Luna no duda en acercarse al hombre, esmirriado y de tez oscura, que llora desconsoladamente mientras se recupera del trauma. Se pasa el brazo de él sobre sus hombros y lo acompaña a sentarse sobre una roca de la playa, después le ofrece agua de una botella que lleva consigo. Hasta aquí un acto de socorro como cualquier otro. Lo que sucede después es algo que sobrepasa cualquier acto ordinario de caridad y hasta nos llega a sorprender por insospechado: Luna acaricia el rostro del hombre, le enjuga las lágrimas y luego ambos se funden en un abrazo como el de dos personas que se han conocido y querido toda una vida y que es una de las escenas de amor más revolucionarias y conmovedoras que yo haya podido presenciar en mucho tiempo. Unos días después, interrogada sobre lo ocurrido, ella diría con la mayor espontaneidad y candidez que abrazar a un desconocido en necesidad es la cosa más natural del mundo. No sé si el resto de nosotros podría decir lo mismo. Lo más desconcertante es que el acto de Luna ha generado una desigual guerra de opiniones: una inmensa mayoría alabando su nobleza y unos pocos, pero furibundos racistas y odiadores de oficio despotricando de ella.
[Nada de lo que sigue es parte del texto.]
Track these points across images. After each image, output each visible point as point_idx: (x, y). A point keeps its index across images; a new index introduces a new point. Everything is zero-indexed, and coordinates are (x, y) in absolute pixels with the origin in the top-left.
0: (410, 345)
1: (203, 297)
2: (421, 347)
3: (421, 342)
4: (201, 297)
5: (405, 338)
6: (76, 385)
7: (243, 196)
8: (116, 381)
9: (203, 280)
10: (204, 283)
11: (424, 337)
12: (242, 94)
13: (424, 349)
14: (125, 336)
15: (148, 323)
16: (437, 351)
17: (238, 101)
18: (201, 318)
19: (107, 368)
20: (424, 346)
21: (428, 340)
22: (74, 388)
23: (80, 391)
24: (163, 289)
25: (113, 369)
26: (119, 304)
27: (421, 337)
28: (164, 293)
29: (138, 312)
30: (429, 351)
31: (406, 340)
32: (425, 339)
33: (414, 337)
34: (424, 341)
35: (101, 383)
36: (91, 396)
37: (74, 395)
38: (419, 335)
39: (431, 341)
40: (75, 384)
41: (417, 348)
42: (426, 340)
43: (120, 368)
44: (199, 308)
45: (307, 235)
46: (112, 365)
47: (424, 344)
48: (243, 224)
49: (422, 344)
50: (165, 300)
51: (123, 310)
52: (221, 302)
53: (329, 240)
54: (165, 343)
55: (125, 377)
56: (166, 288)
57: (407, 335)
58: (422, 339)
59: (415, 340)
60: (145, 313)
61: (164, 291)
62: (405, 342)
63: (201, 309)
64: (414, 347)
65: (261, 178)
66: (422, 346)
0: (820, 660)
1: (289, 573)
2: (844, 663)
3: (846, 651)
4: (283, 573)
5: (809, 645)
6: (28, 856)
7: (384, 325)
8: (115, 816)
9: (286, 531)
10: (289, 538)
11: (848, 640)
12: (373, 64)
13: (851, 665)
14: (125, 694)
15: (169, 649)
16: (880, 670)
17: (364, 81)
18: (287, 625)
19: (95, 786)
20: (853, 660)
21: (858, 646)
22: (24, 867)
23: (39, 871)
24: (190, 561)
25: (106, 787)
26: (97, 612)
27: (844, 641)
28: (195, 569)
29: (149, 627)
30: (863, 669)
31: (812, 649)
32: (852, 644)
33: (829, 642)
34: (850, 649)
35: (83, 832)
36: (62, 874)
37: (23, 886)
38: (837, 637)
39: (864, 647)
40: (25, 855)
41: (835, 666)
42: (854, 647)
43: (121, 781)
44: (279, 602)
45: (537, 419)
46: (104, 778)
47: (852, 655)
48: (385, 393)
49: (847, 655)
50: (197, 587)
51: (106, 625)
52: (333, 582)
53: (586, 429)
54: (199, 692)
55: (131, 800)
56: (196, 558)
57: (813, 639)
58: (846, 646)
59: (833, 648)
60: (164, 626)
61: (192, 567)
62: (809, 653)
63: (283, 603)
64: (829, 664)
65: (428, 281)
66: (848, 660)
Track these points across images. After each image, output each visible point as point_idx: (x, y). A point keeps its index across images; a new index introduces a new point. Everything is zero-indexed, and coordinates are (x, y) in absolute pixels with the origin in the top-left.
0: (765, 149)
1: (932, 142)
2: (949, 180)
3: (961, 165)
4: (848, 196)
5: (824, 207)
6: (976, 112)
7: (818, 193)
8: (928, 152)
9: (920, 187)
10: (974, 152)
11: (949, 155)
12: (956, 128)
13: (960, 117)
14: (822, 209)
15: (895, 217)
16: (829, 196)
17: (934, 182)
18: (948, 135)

Mientras rememoraba, entre conmovido y asombrado, el episodio, trataba de pensar en lo que nos enseña Luna sobre el amor. La respuesta la encontré en un libro del francés Emmanuel Carrère que narra las gestas de Pablo, Lucas y los primeros cristianos. El rasgo que los distinguía, el tipo de amor que se profesaban, dice Carrère, era lo que los griegos llamaban Agápē, que no es ni el amor carnal ni el pasional, que llamaban eros, ni el amor tierno y apacible, y que ellos llamaban filia, de las parejas unidas o de los padres por sus hijos. El Agápē va más allá, continúa Carrère, es el amor que da en lugar de recibir, el amor que se empequeñece en lugar de ocupar todo el espacio, el amor que desea el bien del otro antes que el suyo propio, el amor liberado del ego. 

En definitiva, Luna nos enseñó a todos lo que es el verdadero amor.